I did my best to straighten it all out, using timelines, and mentioned that some of the stories about presidents were myths, and then, of course, explained that a myth was a fable.
Then I tried to slip in a factual story: I pointed out that after the Americans barely won the Revolutionary War, George Washington was so popular that people wanted him to be King of America. And he said no, which was an incredibly honorable thing. He preferred to be president for a short period of time and then return home to lead a private life and organize elections throughout the country so that people could choose someone else. Unfortunately, slaves, women, indigenous peoples, non-landlords and fifth graders were unable to vote. But on that day, we would make up for these many slights by organizing a mock election.
A student, Jose, raised his hand. A wide frown covered his face. “Well, Professor, I don’t like Presidents Day this year. I hate that.”
This confused me. “I’m sorry to hear that. I mean we have a day off from school out of respect for these two presidents,” I said. “One of them was even assassinated – shot.”
“So,” I asked Jose, “why do you hate Presidents Day so much?” »
He buried his head in his arms. No words came from him. However, her best friend filled in the details.
“Professor,” his friend told us, “Jose got ripped off.”
The professor’s awkward and confused look must have crossed my face. “How is Jose,” I asked, “being cheated by Presidents Day? »
His friend said, “This year is also José’s birthday. And all the stores have pictures of the presidents but not of him. He thinks it’s not fair. Her sisters bother her about it.
Jose was right. How could he compete with a president?
“Hmm, that doesn’t seem fair at all,” I said. “I’ll tell you a secret about my birthday if you don’t tell anyone.”
Now I had their attention. Even José looked up from his desk.
“My birthday is September 1st,” I said. “So when I went to kindergarten in September, I was barely 5 years old. School started on my birthday. I was the shortest and youngest in the class. I ended up staying in first grade to catch up.

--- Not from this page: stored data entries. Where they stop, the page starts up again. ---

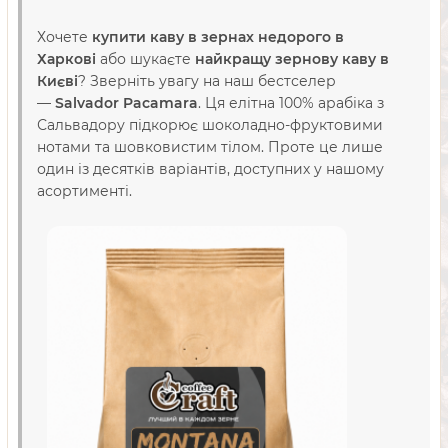
Хочете
купити каву в зернах недорого в
Харкові
або шукаєте
найкращу зернову каву в
Києві
? Зверніть увагу на наш бестселер
—
Salvador Pacamara
. Ця елітна 100% арабіка з
Сальвадору підкорює шоколадно-фруктовими
нотами та шовковистим тілом. Проте це лише
один із десятків варіантів, доступних у нашому
асортименті.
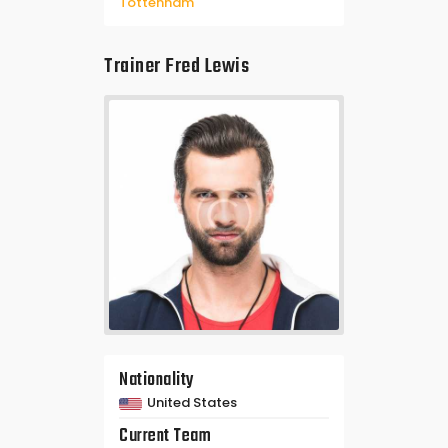
Tottenham
Trainer
Fred Lewis
Nationality
United States
Current Team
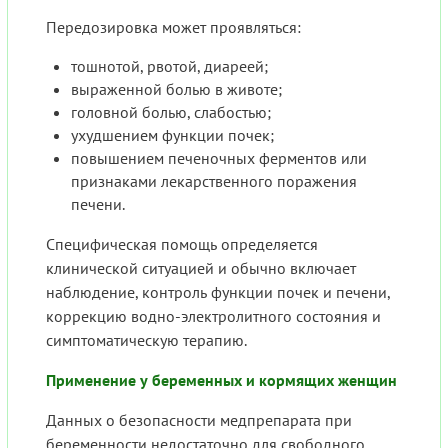
Передозировка может проявляться:
тошнотой, рвотой, диареей;
выраженной болью в животе;
головной болью, слабостью;
ухудшением функции почек;
повышением печеночных ферментов или
признаками лекарственного поражения
печени.
Специфическая помощь определяется
клинической ситуацией и обычно включает
наблюдение, контроль функции почек и печени,
коррекцию водно-электролитного состояния и
симптоматическую терапию.
Применение у беременных и кормящих женщин
Данных о безопасности медпрепарата при
беременности недостаточно для свободного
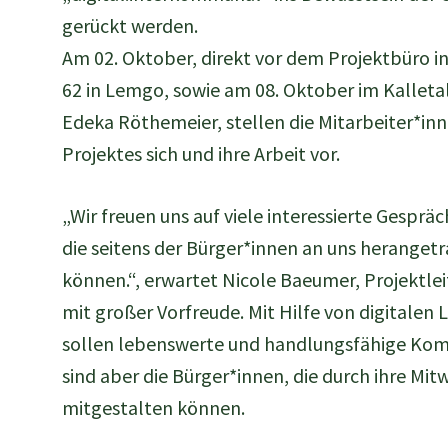
gerückt werden.
Am 02. Oktober, direkt vor dem Projektbüro in
62 in Lemgo, sowie am 08. Oktober im Kalletal
Edeka Röthemeier, stellen die Mitarbeiter*inn
Projektes sich und ihre Arbeit vor.
„Wir freuen uns auf viele interessierte Gespr
die seitens der Bürger*innen an uns herange
können.“, erwartet Nicole Baeumer, Projektlei
mit großer Vorfreude. Mit Hilfe von digitale
sollen lebenswerte und handlungsfähige Komm
sind aber die Bürger*innen, die durch ihre Mi
mitgestalten können.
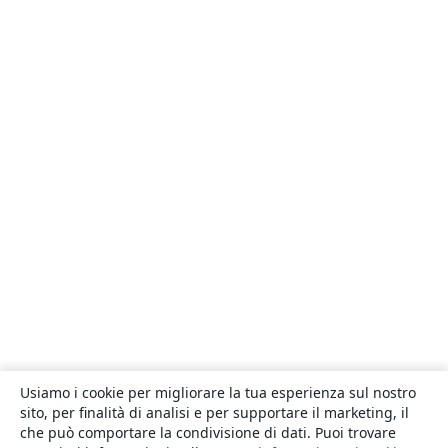
Usiamo i cookie per migliorare la tua esperienza sul nostro
sito, per finalità di analisi e per supportare il marketing, il
che può comportare la condivisione di dati. Puoi trovare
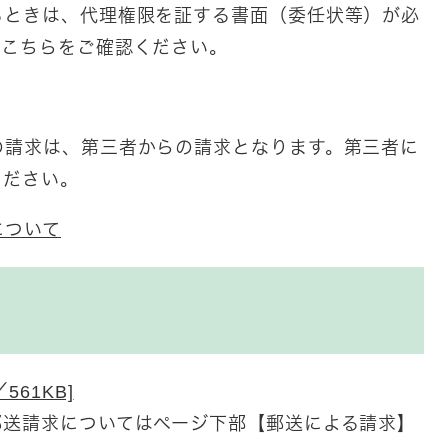
ときは、代理権限を証する書面（委任状等）が必
はこちらをご確認ください。
請求は、第三者からの請求となります。第三者に
ください。
について
61KB]
郵送請求についてはページ下部【郵送による請求】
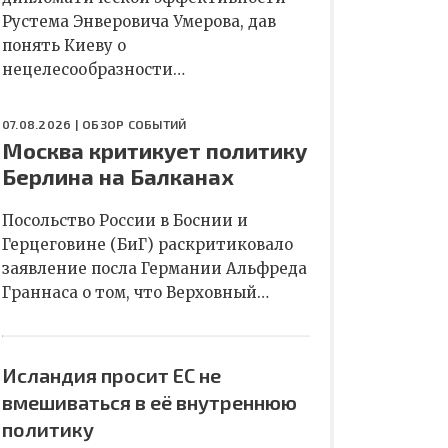
Рустема Энверовича Умерова, дав
понять Киеву о
нецелесообразности…
07.08.2026 |
ОБЗОР СОБЫТИЙ
Москва критикует политику
Берлина на Балканах
Посольство России в Боснии и
Герцеговине (БиГ) раскритиковало
заявление посла Германии Альфреда
Граннаса о том, что Верховный…
Исландия просит ЕС не
вмешиваться в её внутреннюю
политику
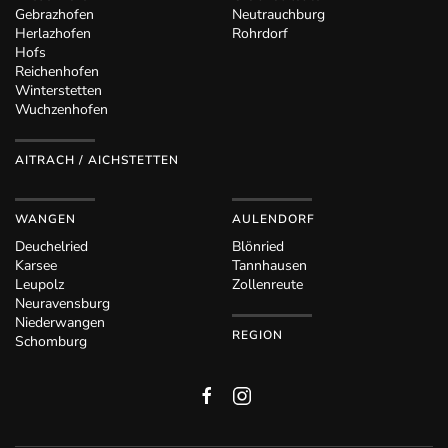
Gebrazhofen
Neutrauchburg
Herlazhofen
Rohrdorf
Hofs
Reichenhofen
Winterstetten
Wuchzenhofen
AITRACH / AICHSTETTEN
WANGEN
AULENDORF
Deuchelried
Blönried
Karsee
Tannhausen
Leupolz
Zollenreute
Neuravensburg
Niederwangen
REGION
Schomburg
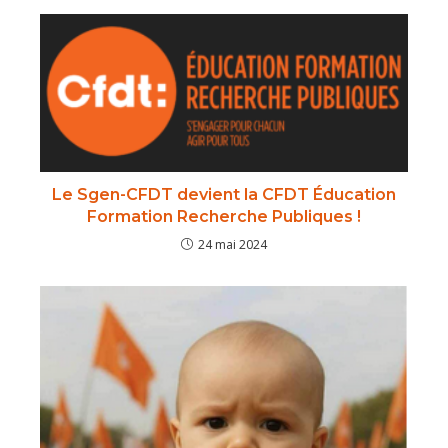
Le Sgen-CFDT devient la CFDT Éducation
Formation Recherche Publiques !
24 mai 2024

Their collective eyeballs deflated.
In shock, a child blurted out, “You can’t stay back, you’re the maestro!”
“Teachers can stay behind,” I replied.
Another child suggested, “I think maybe Professor Snider stayed behind too. I do not like him.
“No, Mr. Snider didn’t stay back,” I replied. (His name has been changed to protect the innocent and the guilty.)

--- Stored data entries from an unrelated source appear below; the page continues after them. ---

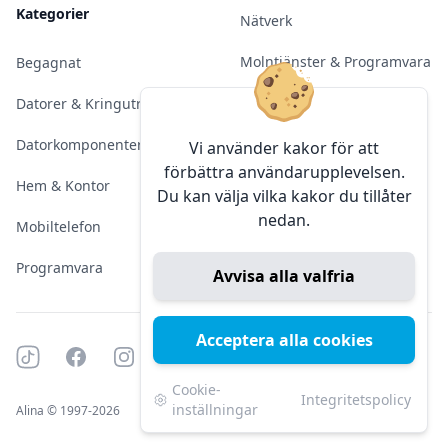
Kategorier
Nätverk
Molntjänster & Programvara
Begagnat
Server & Backup
Datorer & Kringutrustning
Kameraövervakning
Datorkomponenter
Vi använder kakor för att
förbättra användarupplevelsen.
Konferens & Public Display
Hem & Kontor
Du kan välja vilka kakor du tillåter
nedan.
Sälja elektronik
Mobiltelefon
Programvara
Avvisa alla valfria
Acceptera alla cookies
Tiktok
Facebook
Instagram
YouTube
Mörkt läge
Mörkt läge
Cookie-
Integritetspolicy
inställningar
Alina © 1997-2026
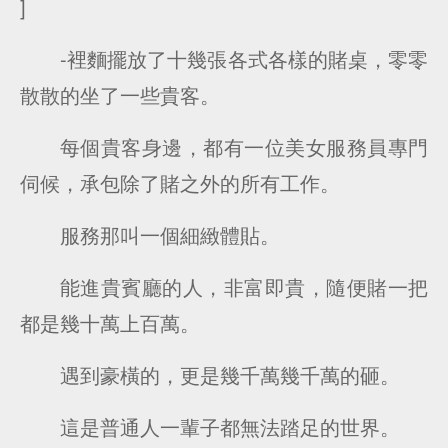
]
-裡麵擺放了十幾張各式各樣的賭桌，零零
散散的坐了一些貴客。
每個貴客身邊，都有一位美女服務員專門
伺候，承包除了賭之外的所有工作。
服務那叫一個細緻體貼。
能進貴賓廳的人，非富即貴，隨便賭一把
都是幾十萬上百萬。
遇到豪橫的，更是幾千萬幾千萬的砸。
這是普通人一輩子都無法踏足的世界。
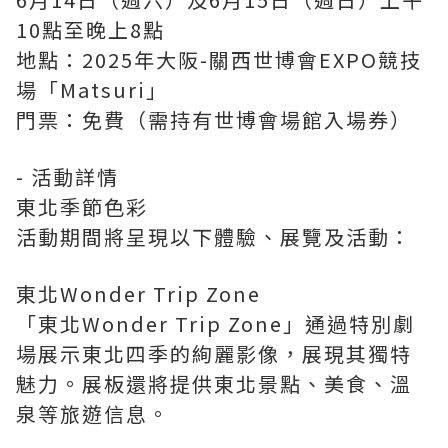
10點至晚上8點
地點：2025年大阪-關西世博會EXPO競技
場「Matsuri」
門票：免費（需持有世博會場館入場券）
- 活動詳情
東北季節色彩
活動期間將呈現以下體驗、展覽及活動：
東北Wonder Trip Zone
「東北Wonder Trip Zone」通過特別劇
場展示東北四季的絢麗影像，展現其獨特
魅力。展板還將提供東北景點、美食、溫
泉等旅遊信息。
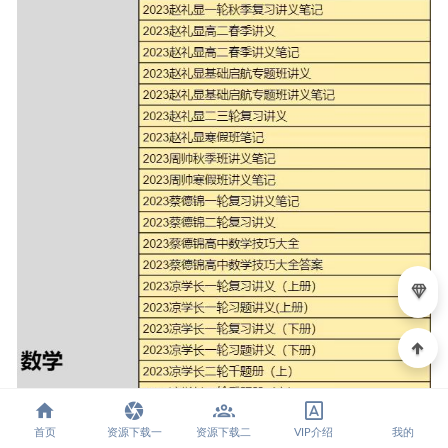
首页
资源下载一
资源下载二
VIP介绍
我的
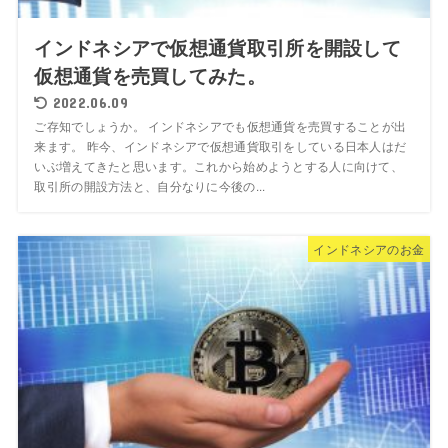
インドネシアで仮想通貨取引所を開設して
仮想通貨を売買してみた。
2022.06.09
ご存知でしょうか。 インドネシアでも仮想通貨を売買することが出
来ます。 昨今、インドネシアで仮想通貨取引をしている日本人はだ
いぶ増えてきたと思います。これから始めようとする人に向けて、
取引所の開設方法と、自分なりに今後の...
インドネシアのお金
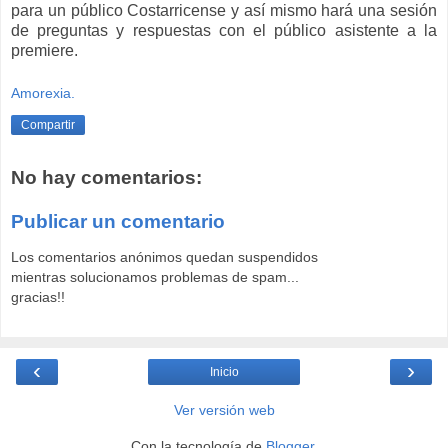
para un público Costarricense y así mismo hará una sesión
de preguntas y respuestas con el público asistente a la
premiere.
Amorexia.
Compartir
No hay comentarios:
Publicar un comentario
Los comentarios anónimos quedan suspendidos
mientras solucionamos problemas de spam...
gracias!!
‹
›
Inicio
Ver versión web
Con la tecnología de
Blogger
.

Another child pointed at me and said: “You’re talking to a Pinocchio, professor!”
“I’m telling the truth. I repeated first grade and things aren’t always fair.

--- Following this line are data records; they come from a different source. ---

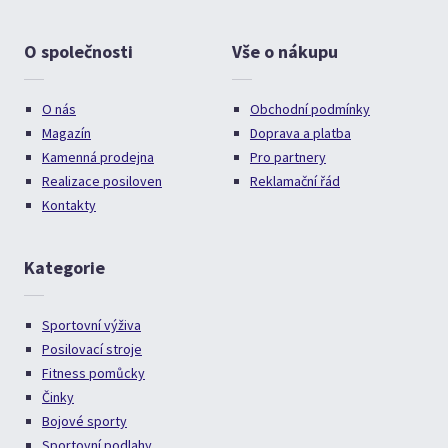
O společnosti
Vše o nákupu
O nás
Obchodní podmínky
Magazín
Doprava a platba
Kamenná prodejna
Pro partnery
Realizace posiloven
Reklamační řád
Kontakty
Kategorie
Sportovní výživa
Posilovací stroje
Fitness pomůcky
Činky
Bojové sporty
Sportovní podlahy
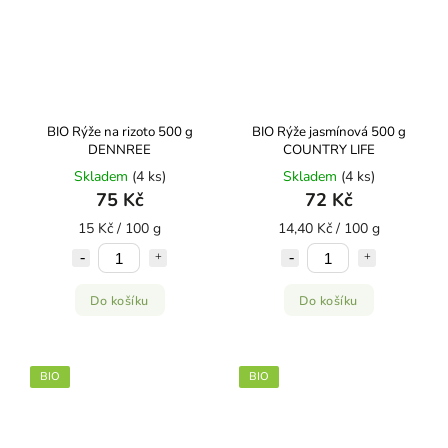
BIO Rýže na rizoto 500 g
BIO Rýže jasmínová 500 g
DENNREE
COUNTRY LIFE
Skladem
(4 ks)
Skladem
(4 ks)
75 Kč
72 Kč
15 Kč / 100 g
14,40 Kč / 100 g
Do košíku
Do košíku
BIO
BIO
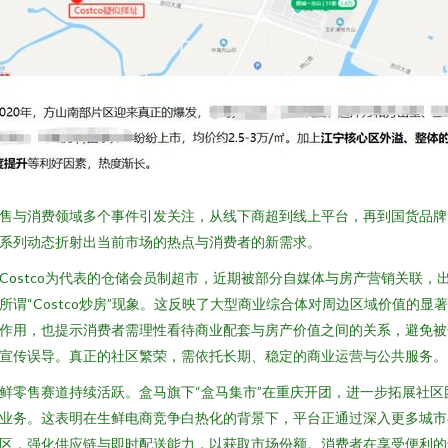
售与消费领域多个事件引发关注，从线下商超到线上平台，再到国货品牌
系列动态折射出当前市场的热点与消费者的新需求。
Costco为代表的仓储会员制超市，近期被部分自媒体与房产营销关联，
所谓“Costco炒房”现象。这反映了大型商业综合体对周边区域价值的显
作用，也提示消费者需理性看待商业配套与房产价值之间的关系，避免被
宣传误导。真正的社区繁荣，需依托长期、稳定的商业运营与公共服务。
鲜零售赛道持续活跃。盒马旗下“盒马集市”在重庆开团，进一步拓展社区
业务。这表明在生鲜电商竞争白热化的背景下，平台正通过深入更多城市
区，强化供应链与即时配送能力，以获取市场份额。消费者在享受便利的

Heads were shaking in disbelief. I had shattered their educational world. Surely it would be discussed at dinner parties across Castroville later today.
“OK, OK,” I said, trying to bring them back before presenting what was always the highlight of the day – a mock election.
“You can vote for George Washington, Abraham Lincoln, or even write on behalf of a candidate,” I said. And then I had to explain what this supposed.
We voted, we counted all the ballots, even the handful of writings. I was so hoping that Jose would beat Washington and Lincoln. He did not do it.
The result was about the same as every year. Professor Paul Karrer, chairman for the rest of the day, organizes Presidents’ Day my favorite day. Life is not fair.
Paul Karrer is a writer in Monterey, California. He taught fifth grade in Castroville for 27 years.